For a long time, I would have classified hope as a “good” or “light” feeling, but I don’t think that’s correct anymore. I don’t even think my much-loved habit of dividing feelings into a binary is helpful either. These days I am thinking of hope as a “thick” feeling.

In his letter to the Corinthians Paul identifies love as the greatest force that survives all wisdom and knowledge and prophecy, but hope is listed next to it. Love may be the greatest, but hope is a close second. Far from a light emotion, hope is a strong, formidable force.
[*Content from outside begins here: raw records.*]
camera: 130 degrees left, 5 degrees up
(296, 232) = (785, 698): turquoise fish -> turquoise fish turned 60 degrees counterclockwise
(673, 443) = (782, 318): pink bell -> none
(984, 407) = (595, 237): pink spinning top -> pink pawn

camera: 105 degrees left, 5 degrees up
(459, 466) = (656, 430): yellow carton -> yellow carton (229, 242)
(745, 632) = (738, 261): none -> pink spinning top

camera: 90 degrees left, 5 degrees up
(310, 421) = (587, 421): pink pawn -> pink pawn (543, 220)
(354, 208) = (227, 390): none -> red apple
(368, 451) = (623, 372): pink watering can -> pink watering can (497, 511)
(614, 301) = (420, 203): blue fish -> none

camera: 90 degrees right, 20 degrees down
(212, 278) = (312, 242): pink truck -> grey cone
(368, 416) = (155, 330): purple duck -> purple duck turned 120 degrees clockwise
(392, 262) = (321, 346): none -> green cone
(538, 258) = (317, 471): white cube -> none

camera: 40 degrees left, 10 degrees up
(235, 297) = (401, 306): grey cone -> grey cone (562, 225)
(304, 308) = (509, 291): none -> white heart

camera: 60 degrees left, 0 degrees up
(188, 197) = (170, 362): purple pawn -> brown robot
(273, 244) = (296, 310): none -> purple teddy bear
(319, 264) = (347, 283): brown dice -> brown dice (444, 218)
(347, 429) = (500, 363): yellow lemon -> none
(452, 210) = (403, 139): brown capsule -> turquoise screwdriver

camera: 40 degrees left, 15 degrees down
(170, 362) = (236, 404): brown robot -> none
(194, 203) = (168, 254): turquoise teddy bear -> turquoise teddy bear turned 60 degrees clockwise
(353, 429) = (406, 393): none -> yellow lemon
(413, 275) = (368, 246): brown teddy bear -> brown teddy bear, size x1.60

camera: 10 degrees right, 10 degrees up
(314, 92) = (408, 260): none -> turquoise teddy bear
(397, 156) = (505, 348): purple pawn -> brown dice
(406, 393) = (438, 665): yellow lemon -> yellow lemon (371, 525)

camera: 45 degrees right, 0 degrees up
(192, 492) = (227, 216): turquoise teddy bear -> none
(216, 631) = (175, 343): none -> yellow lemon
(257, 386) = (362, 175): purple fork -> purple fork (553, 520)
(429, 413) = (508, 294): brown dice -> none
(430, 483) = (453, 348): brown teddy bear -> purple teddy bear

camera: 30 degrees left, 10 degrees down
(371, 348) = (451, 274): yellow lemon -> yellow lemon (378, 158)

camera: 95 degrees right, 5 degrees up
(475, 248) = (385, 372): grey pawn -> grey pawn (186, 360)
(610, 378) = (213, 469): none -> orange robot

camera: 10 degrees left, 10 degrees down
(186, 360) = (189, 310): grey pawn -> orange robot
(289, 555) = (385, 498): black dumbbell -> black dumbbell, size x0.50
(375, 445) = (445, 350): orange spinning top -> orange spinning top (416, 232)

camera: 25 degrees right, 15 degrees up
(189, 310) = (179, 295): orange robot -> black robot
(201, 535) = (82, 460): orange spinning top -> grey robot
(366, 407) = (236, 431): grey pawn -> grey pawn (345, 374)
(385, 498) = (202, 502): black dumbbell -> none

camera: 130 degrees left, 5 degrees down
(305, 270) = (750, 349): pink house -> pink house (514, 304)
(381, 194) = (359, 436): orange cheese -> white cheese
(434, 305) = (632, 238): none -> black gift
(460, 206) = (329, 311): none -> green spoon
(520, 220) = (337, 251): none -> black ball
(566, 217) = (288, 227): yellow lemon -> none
More complex than we have been led to believe. 

 

Like sedimentary rock, hope is built up over time through small deposits that may seem insignificant on their own. Hope is wrought through the streams that have painfully dried up, but left something in their wake that is firm and rich and bursting with potential. Hope is knowing things die, and also that sometimes water flows from the stony grave if you drill down deep enough.  

 

Today, dig deep into the hardened places in your heart and mind. Those places where it has been less painful to shut down than to stay open. What waters may be waiting to well up in the rocks of hope within you?